Saved entries
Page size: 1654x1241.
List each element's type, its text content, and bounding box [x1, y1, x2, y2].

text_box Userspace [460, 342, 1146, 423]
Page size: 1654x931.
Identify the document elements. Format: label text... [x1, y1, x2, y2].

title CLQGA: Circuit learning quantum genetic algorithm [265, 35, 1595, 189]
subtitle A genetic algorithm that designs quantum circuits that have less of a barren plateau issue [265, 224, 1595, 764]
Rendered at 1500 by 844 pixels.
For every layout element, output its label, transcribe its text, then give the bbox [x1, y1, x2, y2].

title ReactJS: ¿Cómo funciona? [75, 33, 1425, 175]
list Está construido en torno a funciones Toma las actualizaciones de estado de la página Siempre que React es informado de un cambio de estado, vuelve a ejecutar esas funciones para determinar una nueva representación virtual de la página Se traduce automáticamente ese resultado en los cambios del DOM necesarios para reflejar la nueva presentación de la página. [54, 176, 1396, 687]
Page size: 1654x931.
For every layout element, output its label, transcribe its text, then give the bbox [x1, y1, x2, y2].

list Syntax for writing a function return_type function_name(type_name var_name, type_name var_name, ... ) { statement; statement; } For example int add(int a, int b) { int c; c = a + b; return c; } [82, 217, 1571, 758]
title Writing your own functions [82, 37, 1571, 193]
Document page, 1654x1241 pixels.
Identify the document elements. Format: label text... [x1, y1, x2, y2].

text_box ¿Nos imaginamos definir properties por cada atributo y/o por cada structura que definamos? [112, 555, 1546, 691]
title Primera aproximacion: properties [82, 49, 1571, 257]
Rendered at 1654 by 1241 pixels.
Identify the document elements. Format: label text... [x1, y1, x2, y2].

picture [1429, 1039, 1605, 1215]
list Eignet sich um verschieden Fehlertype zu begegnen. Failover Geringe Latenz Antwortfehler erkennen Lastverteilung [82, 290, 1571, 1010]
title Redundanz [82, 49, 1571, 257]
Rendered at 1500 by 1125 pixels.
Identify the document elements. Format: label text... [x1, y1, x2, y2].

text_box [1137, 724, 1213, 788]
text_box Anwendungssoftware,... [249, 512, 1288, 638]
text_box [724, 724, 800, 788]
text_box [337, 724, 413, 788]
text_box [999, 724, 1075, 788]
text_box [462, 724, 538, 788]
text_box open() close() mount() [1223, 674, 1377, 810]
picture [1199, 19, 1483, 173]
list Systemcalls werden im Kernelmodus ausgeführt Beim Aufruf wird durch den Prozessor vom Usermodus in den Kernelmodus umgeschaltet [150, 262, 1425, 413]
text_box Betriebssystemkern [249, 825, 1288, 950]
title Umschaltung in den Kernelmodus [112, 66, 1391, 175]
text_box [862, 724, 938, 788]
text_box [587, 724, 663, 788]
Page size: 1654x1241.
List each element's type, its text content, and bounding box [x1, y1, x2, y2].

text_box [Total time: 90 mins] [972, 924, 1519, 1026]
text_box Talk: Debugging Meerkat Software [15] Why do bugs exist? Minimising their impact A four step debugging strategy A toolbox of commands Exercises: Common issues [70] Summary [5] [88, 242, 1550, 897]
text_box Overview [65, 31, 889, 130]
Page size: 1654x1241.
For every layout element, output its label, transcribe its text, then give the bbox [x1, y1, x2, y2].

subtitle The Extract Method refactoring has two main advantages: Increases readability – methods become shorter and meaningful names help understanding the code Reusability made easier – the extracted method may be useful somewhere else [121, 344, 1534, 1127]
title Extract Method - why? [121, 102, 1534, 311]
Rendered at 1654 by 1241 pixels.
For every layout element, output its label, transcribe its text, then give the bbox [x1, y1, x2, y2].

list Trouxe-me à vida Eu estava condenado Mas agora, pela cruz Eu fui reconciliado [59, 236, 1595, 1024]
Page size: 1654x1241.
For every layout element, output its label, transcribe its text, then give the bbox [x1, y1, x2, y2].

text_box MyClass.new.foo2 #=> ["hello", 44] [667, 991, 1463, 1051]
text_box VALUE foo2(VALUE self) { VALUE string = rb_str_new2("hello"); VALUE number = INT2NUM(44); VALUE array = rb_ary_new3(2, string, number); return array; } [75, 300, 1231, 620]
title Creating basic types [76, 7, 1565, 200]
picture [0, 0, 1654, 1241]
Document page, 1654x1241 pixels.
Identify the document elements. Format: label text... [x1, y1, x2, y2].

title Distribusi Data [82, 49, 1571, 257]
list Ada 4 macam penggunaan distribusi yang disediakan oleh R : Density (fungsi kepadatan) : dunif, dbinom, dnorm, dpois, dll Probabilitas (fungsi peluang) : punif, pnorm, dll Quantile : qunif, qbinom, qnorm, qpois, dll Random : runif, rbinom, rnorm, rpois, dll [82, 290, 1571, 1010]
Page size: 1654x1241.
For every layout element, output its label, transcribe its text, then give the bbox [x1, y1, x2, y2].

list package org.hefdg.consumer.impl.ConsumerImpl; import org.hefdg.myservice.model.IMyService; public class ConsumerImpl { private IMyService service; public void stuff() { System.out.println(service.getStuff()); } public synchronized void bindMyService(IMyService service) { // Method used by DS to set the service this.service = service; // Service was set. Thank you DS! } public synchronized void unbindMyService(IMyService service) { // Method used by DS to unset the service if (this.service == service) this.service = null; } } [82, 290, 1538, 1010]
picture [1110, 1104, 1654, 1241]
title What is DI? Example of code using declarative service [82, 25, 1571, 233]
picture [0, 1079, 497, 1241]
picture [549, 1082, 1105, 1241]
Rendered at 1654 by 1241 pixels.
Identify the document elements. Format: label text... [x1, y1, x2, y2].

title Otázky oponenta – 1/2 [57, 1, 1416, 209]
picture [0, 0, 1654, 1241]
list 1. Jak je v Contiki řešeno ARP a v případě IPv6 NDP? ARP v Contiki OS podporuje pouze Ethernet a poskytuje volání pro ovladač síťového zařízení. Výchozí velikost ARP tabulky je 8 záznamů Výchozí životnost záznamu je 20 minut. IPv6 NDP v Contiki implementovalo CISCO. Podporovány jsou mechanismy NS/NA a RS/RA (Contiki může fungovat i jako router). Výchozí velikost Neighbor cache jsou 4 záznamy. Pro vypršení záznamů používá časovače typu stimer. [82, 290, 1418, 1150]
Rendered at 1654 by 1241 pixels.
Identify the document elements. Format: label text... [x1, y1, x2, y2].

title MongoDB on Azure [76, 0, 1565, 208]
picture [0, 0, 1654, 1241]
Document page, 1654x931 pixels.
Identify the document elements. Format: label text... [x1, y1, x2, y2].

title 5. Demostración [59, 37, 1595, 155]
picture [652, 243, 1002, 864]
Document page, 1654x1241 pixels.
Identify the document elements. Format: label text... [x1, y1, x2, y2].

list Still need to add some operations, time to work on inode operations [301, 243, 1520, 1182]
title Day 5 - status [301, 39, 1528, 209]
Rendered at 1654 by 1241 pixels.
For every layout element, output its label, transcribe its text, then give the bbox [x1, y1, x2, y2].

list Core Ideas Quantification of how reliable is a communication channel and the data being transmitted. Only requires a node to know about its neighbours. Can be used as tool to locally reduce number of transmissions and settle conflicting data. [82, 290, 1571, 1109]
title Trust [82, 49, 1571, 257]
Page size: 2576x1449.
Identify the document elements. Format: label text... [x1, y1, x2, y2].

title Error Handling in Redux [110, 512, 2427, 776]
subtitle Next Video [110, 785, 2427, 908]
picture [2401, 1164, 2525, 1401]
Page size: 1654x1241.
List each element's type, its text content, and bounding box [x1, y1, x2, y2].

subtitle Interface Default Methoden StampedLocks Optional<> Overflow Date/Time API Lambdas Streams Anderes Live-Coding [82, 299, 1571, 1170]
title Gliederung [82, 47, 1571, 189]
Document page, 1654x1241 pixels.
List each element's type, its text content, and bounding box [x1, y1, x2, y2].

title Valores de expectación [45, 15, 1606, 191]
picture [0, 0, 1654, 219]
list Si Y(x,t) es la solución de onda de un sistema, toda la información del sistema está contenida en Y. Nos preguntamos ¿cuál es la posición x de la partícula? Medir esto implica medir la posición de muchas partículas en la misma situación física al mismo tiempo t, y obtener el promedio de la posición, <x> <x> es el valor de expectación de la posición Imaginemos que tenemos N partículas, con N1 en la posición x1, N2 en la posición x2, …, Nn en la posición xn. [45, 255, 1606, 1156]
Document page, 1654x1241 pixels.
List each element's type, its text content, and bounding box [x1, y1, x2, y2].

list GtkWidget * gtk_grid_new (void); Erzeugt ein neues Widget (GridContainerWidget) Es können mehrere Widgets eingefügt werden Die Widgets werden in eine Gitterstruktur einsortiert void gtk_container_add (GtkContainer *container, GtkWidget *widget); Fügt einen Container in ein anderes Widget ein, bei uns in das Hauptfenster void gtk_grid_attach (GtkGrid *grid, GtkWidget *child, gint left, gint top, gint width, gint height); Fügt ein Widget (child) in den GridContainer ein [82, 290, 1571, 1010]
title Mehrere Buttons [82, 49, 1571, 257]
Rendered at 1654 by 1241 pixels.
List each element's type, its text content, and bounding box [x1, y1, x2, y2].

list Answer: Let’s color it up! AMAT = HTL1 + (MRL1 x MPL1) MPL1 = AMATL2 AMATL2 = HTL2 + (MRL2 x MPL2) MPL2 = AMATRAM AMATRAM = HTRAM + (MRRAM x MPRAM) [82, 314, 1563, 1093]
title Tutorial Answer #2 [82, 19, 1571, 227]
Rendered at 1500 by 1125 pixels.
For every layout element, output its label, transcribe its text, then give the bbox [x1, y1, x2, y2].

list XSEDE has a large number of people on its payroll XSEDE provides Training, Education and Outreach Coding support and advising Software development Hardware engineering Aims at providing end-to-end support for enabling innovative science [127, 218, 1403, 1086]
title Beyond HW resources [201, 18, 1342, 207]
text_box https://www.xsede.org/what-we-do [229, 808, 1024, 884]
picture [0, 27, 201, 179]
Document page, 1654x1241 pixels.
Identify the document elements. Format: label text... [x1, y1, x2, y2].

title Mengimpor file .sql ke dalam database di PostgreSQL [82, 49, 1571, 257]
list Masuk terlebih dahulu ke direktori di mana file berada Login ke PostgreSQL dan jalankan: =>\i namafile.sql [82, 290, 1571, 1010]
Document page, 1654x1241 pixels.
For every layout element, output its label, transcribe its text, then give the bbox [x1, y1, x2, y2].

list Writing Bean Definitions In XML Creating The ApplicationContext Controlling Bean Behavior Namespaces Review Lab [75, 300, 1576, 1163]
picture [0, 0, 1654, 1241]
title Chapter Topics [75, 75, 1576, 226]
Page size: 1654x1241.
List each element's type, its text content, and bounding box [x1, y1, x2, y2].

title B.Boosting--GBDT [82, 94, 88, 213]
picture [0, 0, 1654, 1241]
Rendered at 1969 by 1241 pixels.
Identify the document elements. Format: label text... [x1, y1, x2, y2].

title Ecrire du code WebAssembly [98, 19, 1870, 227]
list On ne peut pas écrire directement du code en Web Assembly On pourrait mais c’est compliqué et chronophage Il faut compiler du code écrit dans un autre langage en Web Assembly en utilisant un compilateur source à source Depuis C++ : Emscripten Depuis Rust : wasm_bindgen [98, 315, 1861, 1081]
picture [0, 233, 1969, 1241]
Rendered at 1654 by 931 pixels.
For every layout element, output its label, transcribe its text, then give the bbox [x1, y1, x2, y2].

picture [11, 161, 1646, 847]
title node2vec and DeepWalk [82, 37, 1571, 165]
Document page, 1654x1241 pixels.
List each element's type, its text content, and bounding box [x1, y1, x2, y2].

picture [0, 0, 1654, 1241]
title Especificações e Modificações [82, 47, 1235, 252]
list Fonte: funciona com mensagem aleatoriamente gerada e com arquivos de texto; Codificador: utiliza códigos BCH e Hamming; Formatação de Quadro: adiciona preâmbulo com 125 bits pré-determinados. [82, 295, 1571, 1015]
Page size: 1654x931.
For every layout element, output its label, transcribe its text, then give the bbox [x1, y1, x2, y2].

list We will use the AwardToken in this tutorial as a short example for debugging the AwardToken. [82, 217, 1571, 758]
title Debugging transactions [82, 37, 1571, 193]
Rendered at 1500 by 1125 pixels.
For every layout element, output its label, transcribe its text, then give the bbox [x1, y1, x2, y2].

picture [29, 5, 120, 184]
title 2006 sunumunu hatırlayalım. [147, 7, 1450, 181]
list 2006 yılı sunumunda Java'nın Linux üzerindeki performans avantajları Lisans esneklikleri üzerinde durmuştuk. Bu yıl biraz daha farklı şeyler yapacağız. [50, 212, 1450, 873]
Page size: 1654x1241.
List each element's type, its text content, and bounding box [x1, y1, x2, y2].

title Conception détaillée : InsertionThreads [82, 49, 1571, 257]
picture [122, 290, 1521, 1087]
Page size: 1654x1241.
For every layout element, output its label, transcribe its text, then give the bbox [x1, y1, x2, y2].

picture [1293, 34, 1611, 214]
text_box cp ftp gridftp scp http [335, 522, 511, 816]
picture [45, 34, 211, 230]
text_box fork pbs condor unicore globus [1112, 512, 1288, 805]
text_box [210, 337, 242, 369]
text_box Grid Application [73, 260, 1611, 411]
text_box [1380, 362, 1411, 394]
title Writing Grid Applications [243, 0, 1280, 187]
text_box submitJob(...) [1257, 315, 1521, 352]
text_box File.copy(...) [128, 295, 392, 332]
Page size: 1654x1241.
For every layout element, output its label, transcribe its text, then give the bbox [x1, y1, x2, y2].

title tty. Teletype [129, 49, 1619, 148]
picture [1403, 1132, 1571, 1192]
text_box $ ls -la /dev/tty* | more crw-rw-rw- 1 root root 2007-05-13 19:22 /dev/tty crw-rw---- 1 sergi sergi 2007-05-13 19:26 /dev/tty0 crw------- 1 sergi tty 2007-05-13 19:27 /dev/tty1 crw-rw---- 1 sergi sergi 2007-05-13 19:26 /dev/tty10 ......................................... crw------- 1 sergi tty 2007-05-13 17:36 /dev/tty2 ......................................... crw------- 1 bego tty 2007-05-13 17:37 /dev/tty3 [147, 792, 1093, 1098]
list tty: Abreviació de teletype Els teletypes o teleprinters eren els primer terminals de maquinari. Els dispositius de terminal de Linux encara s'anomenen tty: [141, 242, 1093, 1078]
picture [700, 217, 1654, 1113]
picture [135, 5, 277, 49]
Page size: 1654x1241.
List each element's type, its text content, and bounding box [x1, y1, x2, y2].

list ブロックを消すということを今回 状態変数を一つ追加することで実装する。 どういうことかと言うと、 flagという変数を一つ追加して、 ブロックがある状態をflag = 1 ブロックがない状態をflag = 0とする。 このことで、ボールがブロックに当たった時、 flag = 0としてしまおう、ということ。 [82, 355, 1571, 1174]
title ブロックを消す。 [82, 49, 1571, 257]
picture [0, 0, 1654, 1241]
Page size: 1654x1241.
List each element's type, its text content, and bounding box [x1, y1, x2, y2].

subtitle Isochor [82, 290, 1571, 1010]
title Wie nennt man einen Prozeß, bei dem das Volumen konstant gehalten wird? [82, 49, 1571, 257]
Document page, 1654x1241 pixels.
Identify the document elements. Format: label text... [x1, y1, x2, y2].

Aim of the exercise: Copy verbatim the lines of the saved entries between the line containing "Rendered at 1654 by 931 pixels." and the line containing "list Fonte: funciona", inclusive.

The solution:
Rendered at 1654 by 931 pixels.
For every layout element, output its label, transcribe its text, then give the bbox [x1, y1, x2, y2].

picture [11, 161, 1646, 847]
title node2vec and DeepWalk [82, 37, 1571, 165]
Document page, 1654x1241 pixels.
List each element's type, its text content, and bounding box [x1, y1, x2, y2].

picture [0, 0, 1654, 1241]
title Especificações e Modificações [82, 47, 1235, 252]
list Fonte: funciona com mensagem aleatoriamente gerada e com arquivos de texto; Codificador: utiliza códigos BCH e Hamming; Formatação de Quadro: adiciona preâmbulo com 125 bits pré-determinados. [82, 295, 1571, 1015]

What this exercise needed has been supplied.